Muchos sueños comenzaron en California, el mío también. Desde hace mucho tiempo empecé a imaginarme otra vida. El lado izquierdo de mi corazón se retorcía con todas las horas que pasaba en la oficina, y aunque me gustaba gran parte de lo que hacía, casi todos los días una voz me decía que la vida tenía que significar mucho más. Quería dejar la ciudad y salir a explorar. Quería cambiar de aires. Quería probar suerte y hacer lo que más me gusta. Quería escribir y viajar.
Tomar la decisión fue un largo camino de trabajo personal, sin duda el más difícil que me ha tocado. Dejé la chamba justo cuando mejor me iba, cumplía el quinto año colaborando para la compañía y parecía que se abriría una gerencia para la que podía concursar. Era el momento de la verdad; quedarme y entrar de lleno al mundo corporativo escalando en el organigrama, o dejarlo todo y volver a empezar. Sentía que era la última llamada, el último tren, quizás la última oportunidad. Respeto ambos caminos, yo decidí renunciar.

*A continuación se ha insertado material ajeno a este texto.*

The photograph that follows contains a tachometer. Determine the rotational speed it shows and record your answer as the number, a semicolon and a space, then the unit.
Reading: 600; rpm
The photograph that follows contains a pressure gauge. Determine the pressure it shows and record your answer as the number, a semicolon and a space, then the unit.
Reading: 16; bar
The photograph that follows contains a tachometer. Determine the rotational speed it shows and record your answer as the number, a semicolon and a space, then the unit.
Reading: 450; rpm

Y así comenzó el viaje. Luego de una buena temporada con mis papás, tomé mi mochila y me fui a Los Angeles. Nunca supe bien por qué, pero en mi imaginario siempre aparecía California entre mis planes, era el punto de partida. Quizá era la curiosidad de conocer una tierra que alguna vez fue parte de México, y que algún día, dejó de serlo. Quizá era porque a este estado diario llegan personas de todo el mundo buscando una mejor vida, quizá porque miles han probado aquí su talento. Quizá era porque en esta costa todavía se respiran sueños.
Los Angeles es una ciudad de 1,214 kilómetros cuadrados y más de 270 barrios. La ciudad tiene cuatro millones de habitantes, y dieciocho, sumando sus cinco condados. Es una de las ciudades con más diversidad en el mundo y su aeropuerto es el más transitado. Aquí viven personas de 180 países y se hablan alrededor de 140 lenguas diferentes. La mezcla cultural es inmensa, y casi por definición, es tierra de inmigrantes. Yo llegué a un hostal en Hollywood y nunca olvidaré la emoción que sentí cuando comencé a caminar por su boulevard, mi famoso viaje, ya era una realidad.

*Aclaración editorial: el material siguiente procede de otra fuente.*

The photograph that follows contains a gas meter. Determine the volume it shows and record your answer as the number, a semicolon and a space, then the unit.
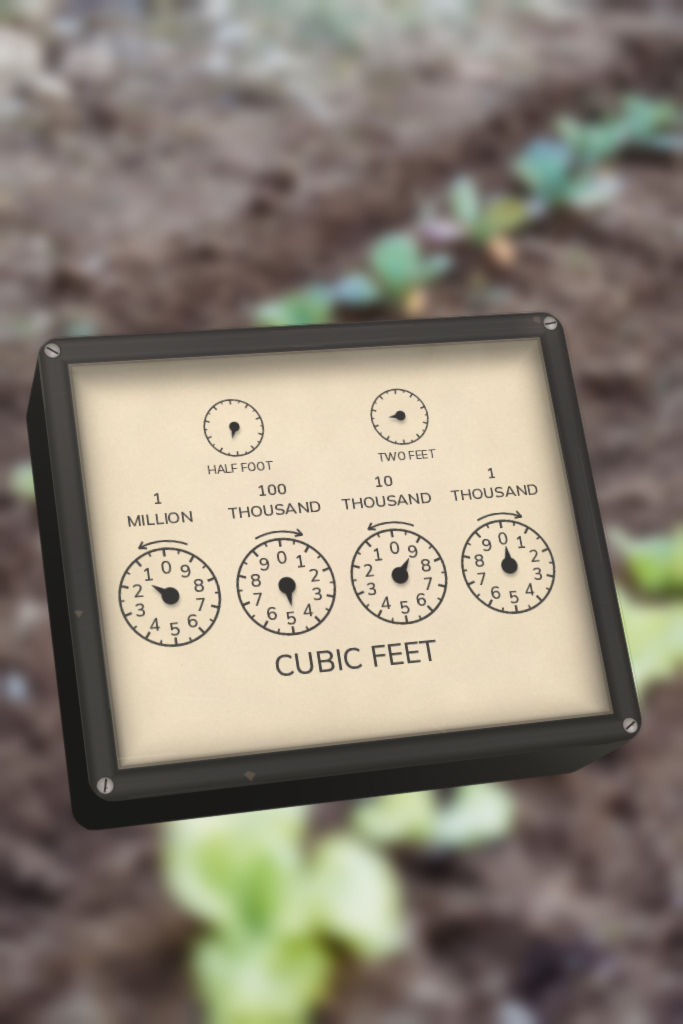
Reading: 149000; ft³
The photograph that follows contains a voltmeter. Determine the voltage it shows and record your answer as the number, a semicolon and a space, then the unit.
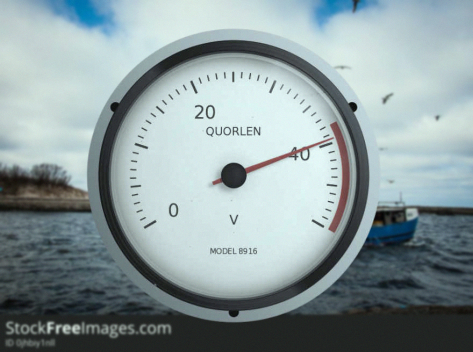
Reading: 39.5; V
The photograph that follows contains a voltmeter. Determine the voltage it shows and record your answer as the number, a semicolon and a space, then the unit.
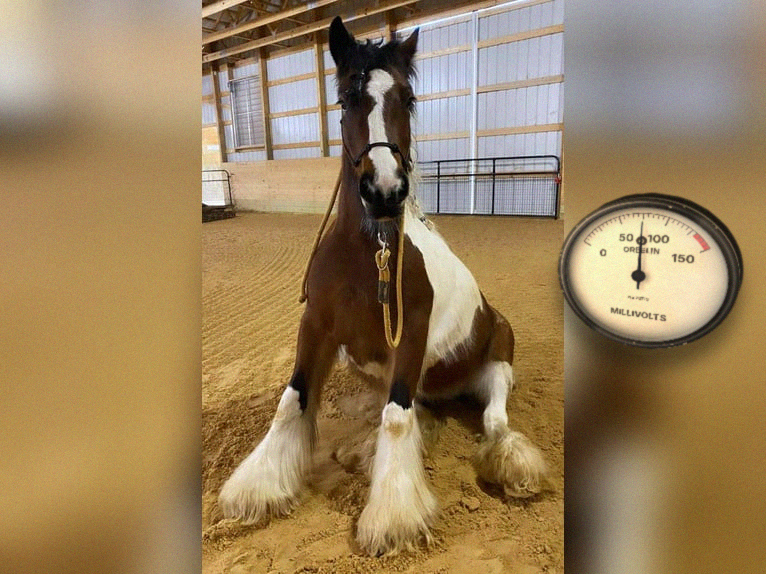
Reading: 75; mV
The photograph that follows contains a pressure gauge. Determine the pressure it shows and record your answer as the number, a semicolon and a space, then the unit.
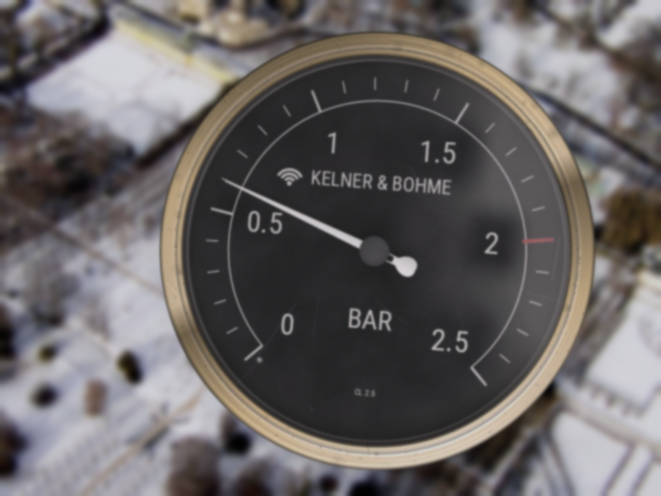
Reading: 0.6; bar
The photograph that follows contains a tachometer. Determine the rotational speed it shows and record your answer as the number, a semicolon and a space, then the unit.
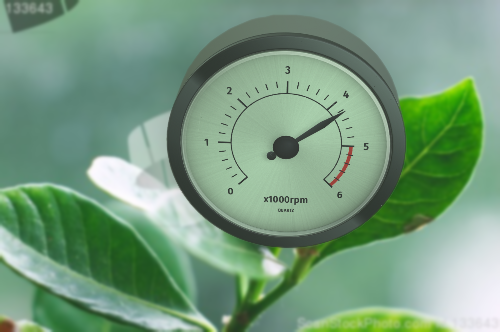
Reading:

En los días que estuve en California, me dediqué a conocer sus playas. Tomé el “Pacific Surfliner” y recorrí parte de la costa sur en tren. Estuve en Santa Monica, Carpintería, Ventura y Santa Barbara. En Santa Monica, pasé todo el día acostado frente al mar y me tocó el “Japan American Kyte Festival», una fiesta que llenó de papalotes la bahía. Ahí, me gustó mucho ver una playa tan grande y tan limpia, parecía un campo de arena bajo el enorme sol.

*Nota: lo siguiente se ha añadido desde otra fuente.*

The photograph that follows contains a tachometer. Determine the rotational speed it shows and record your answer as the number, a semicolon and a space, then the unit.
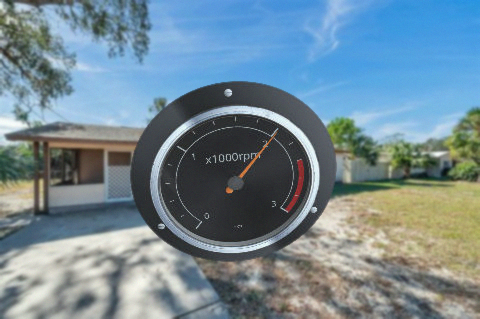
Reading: 2000; rpm
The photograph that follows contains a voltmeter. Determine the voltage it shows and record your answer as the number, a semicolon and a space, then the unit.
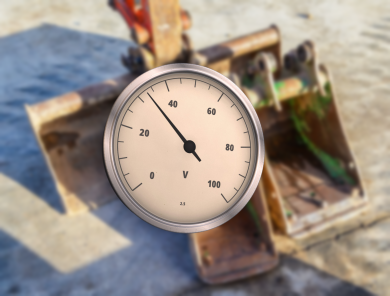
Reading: 32.5; V
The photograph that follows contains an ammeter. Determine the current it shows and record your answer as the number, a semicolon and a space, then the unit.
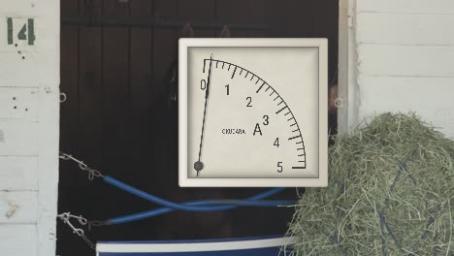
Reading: 0.2; A
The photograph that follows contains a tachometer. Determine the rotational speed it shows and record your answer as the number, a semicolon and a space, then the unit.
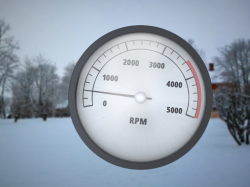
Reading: 400; rpm
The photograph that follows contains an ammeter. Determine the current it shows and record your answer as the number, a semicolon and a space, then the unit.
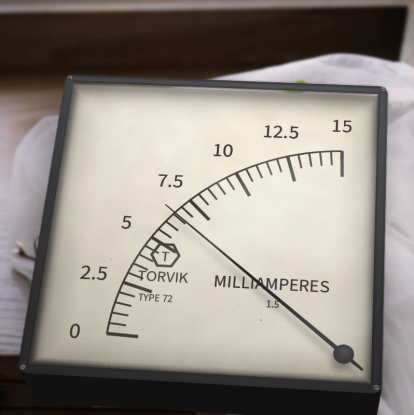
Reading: 6.5; mA
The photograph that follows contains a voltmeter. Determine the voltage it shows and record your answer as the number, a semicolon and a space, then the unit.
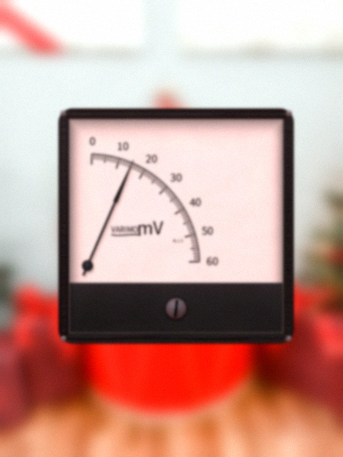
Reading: 15; mV
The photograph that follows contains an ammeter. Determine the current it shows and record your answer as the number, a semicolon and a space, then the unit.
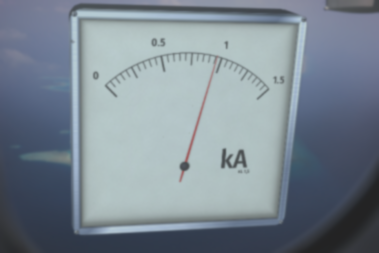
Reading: 0.95; kA
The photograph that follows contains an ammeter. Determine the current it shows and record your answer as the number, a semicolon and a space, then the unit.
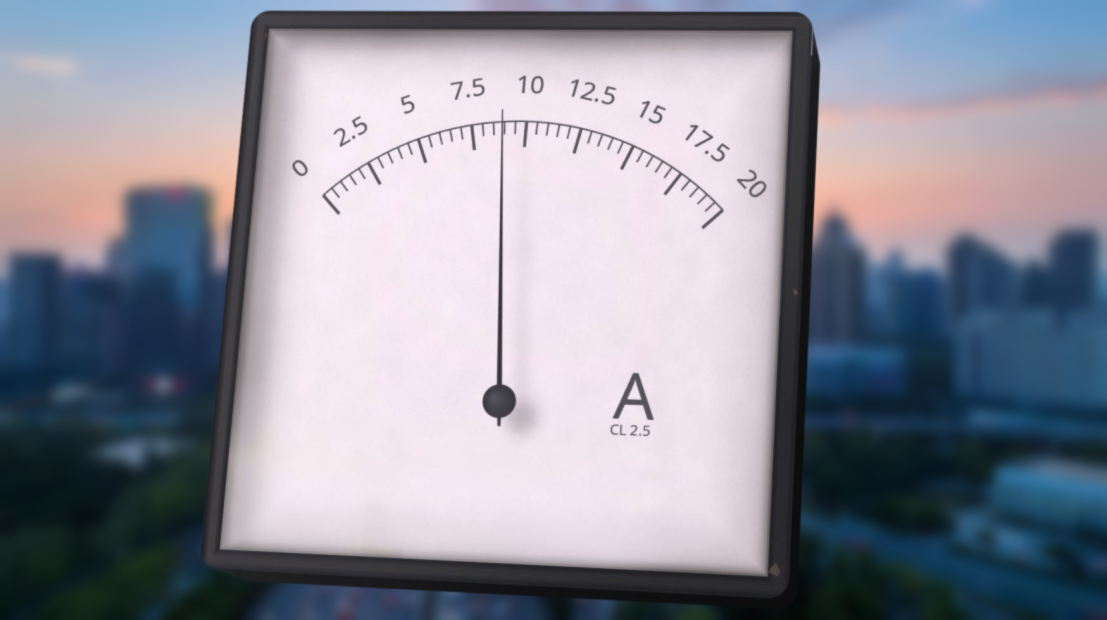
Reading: 9; A
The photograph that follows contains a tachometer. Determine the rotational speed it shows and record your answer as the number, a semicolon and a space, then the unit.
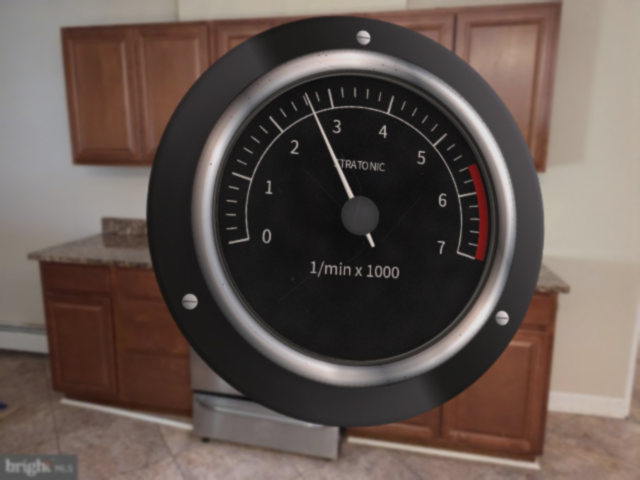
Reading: 2600; rpm
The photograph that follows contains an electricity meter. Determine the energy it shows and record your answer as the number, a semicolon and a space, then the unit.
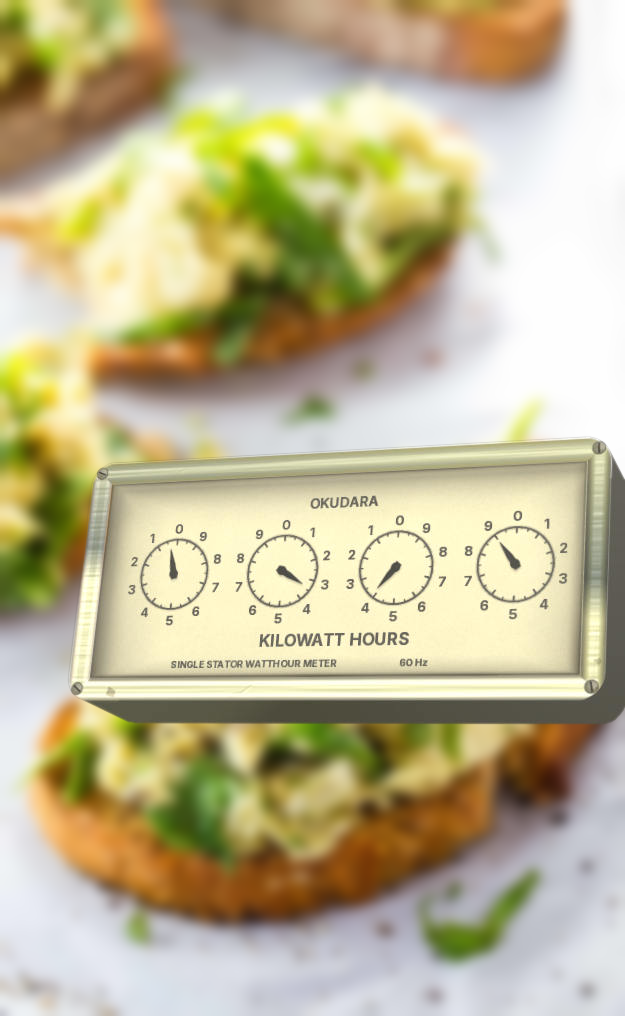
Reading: 339; kWh
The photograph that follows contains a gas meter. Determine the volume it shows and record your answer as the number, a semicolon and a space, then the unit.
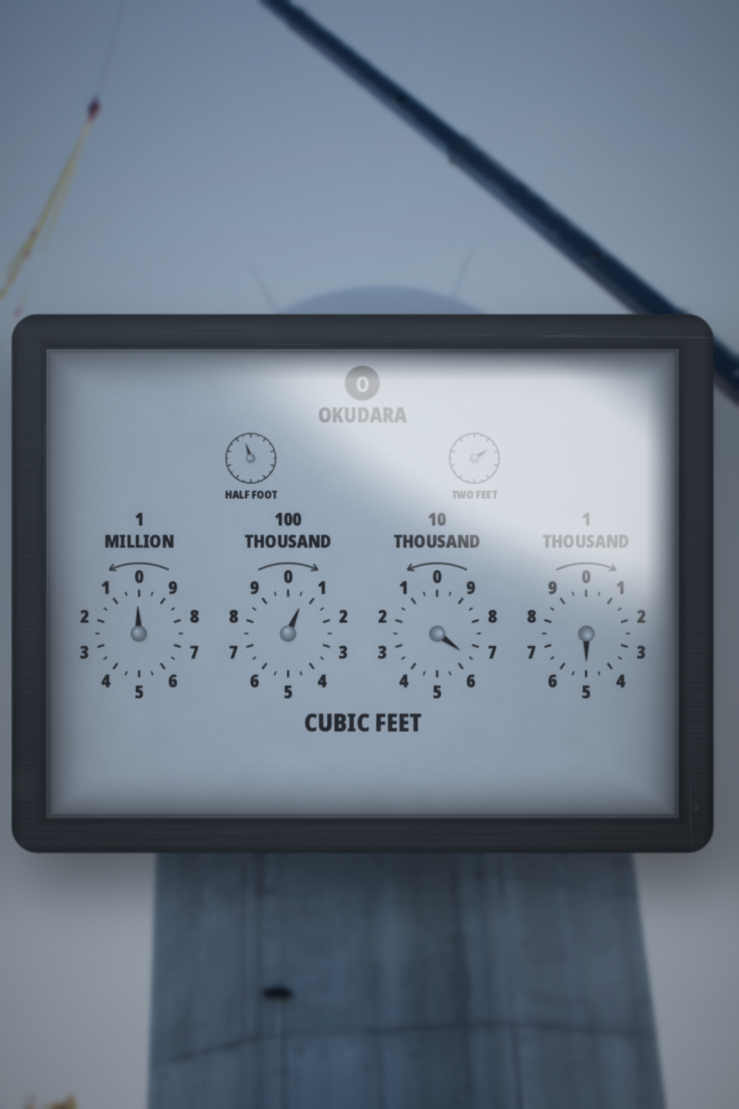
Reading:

En Santa Barbara, pude caminar las cuatro millas que tiene de playa y conocer su famoso puerto. No se me olvida ese largo paseo entre las palmeras, disfruté cada instante y cada momento. Y aunque el agua estaba muy fría, me metí al mar para celebrar mi nueva travesía, mi segunda vida. Tampoco se me olvida la buena vibra que sentí de mucha gente que me veía viajando solo con mi austera mochila. Varias personas me devolvieron la sonrisa.
De Santa Monica, me llevo en la mochila toda la magia que tiene su arena dorada. De Santa Barbara, me llevo las palmeras más altas. De Hollywood, me llevo las ilusiones de todos aquellos que vi probando fortuna.
Al final, California significó tener las agallas y arriesgar. Arriesgar y creer en tu capacidad. Arriesgar y confiar en tu talento. Arriesgar y dejar atrás cierta comodidad que a cualquiera le despeina el ego, y que sin quererlo, puede alejarte de tus arrebatos y sueños, de eso que decías que te hubiera gustado ser. Arriesgar y escuchar tu intuición, hacerle caso al corazón, o por lo menos, dejarlo todo en el intento. California es tierra de valientes y de personas que no se quedaron con las ganas de hacerlo. En los días que estuve ahí, así me sentí todo el tiempo.
Nota.- Esta historia está dedicada a todas las personas que me apoyaron a tomar esta decisión, todas sus palabras de aliento, también me las llevo en la mochila.